Rappelons que cette protection spécifique a été étendue au père par la loi du 4 août 2014, qui bénéficie désormais également d’une période de protection de 10 semaines à compter de la naissance de son enfant.

Il convient de souligner que cette période de protection est relative. En effet, si pendant la suspension du contrat de travail de la salariée en raison de sa maternité, aucune rupture ne peut intervenir, la protection dont elle bénéficie à son retour est plus relative. En effet, le contrat peut être rompu en raison d’une faute grave ou de l’impossibilité de maintenir le contrat de travail, et ce, évidemment, à condition qu’il n’y ait aucun lien entre la maternité et la rupture du contrat de travail.
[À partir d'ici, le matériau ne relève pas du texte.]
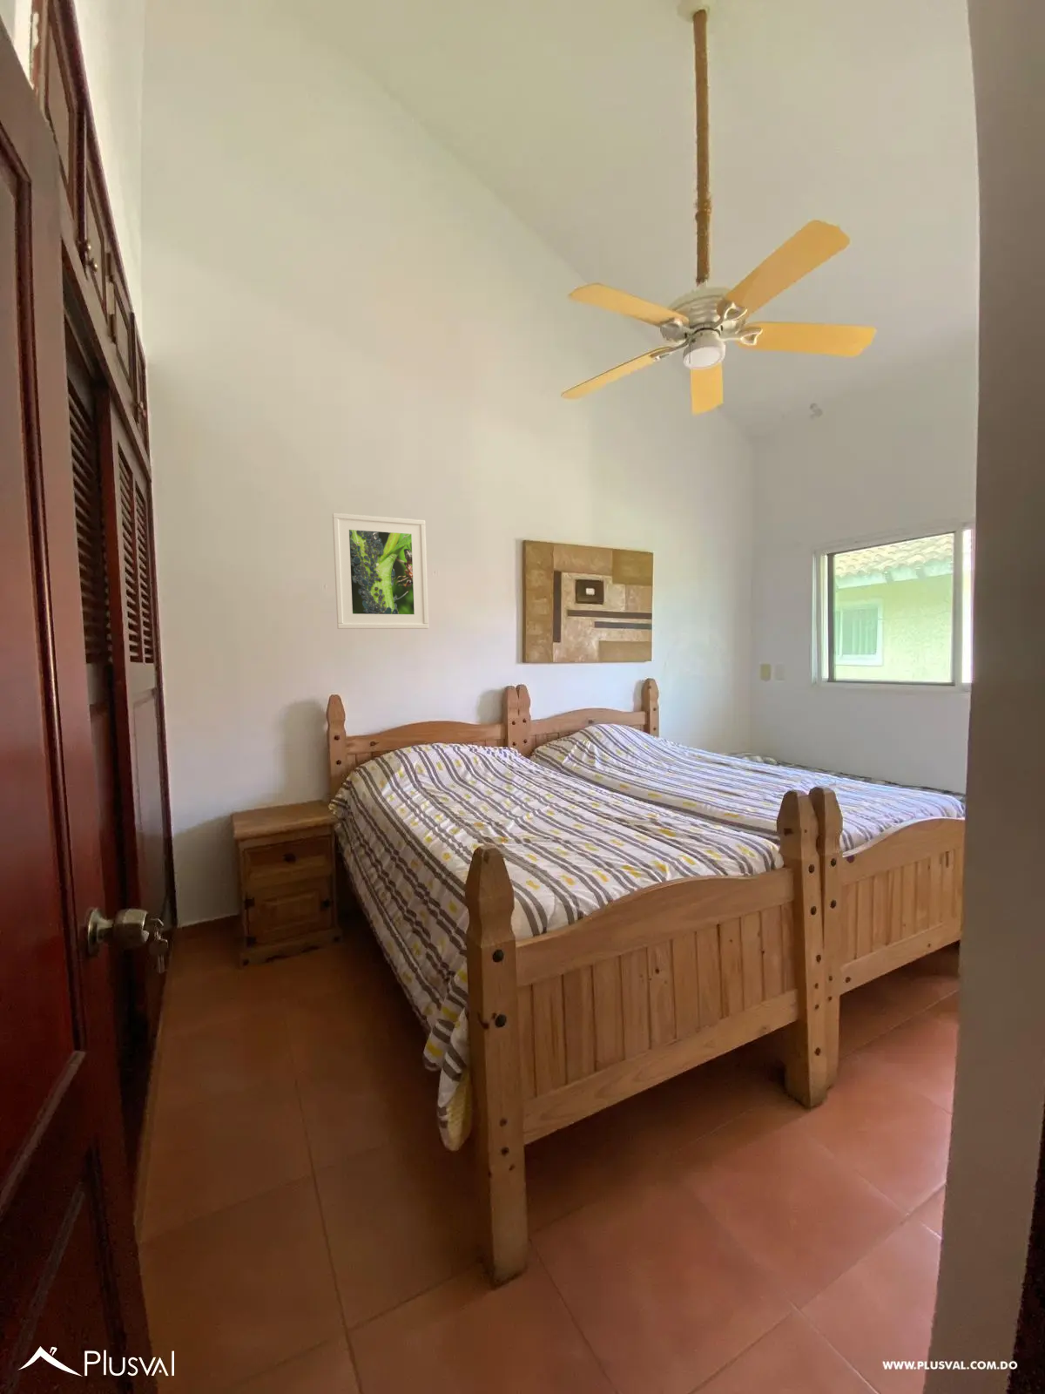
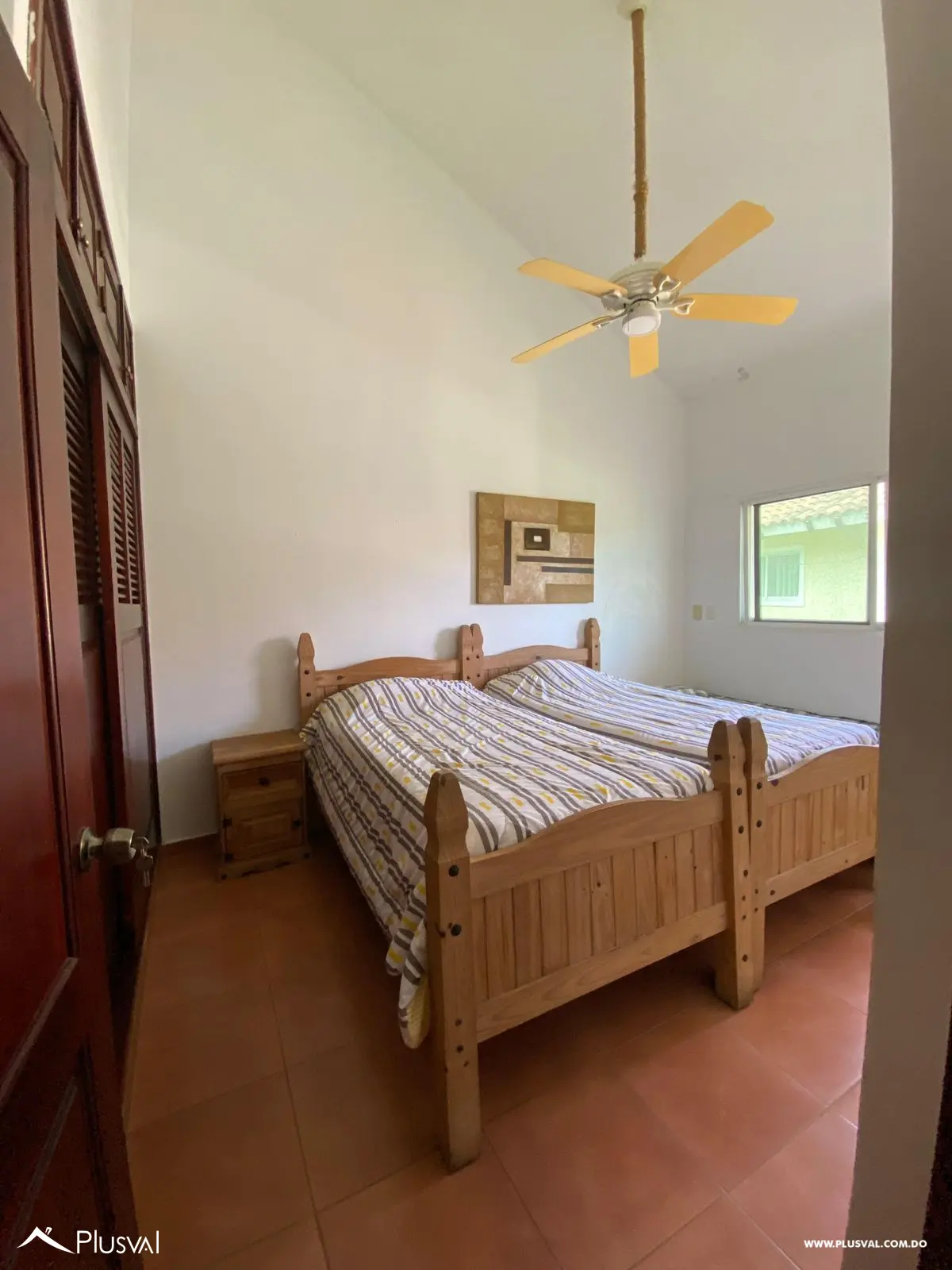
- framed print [332,513,429,630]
La loi Travail entérine par ailleurs la jurisprudence de la Cour de cassation selon laquelle le point de départ de la protection est repoussé lorsque la salariée prend ses congés payés immédiatement après son congé de maternité (Cass. soc. 30 avril 2014 n°13-12.321).

Le législateur ne s’est pas positionné en revanche sur la jurisprudence au terme de laquelle l’arrêt maladie (sauf thérapeutique) accolé au congé maladie ne suspend pas la période de protection qui court donc au jour où la salariée aurait dû reprendre le travail (Cass. soc 15 juillet 2016 n°14-15.979 – Cf. notre article http://daempartners.com/clin-oeil/retour-de-conge-maternite-la-cour-de-cassation-fait-dans-la-dentelle/ ).

Le traitement différencié entre l’absence pour congés payés et l’absence pour maladie au regard de la suspension ou non de la période de protection s’explique sans doute par la nécessité de sécuriser l’employeur sur la durée de la protection dont bénéficie sa salariée.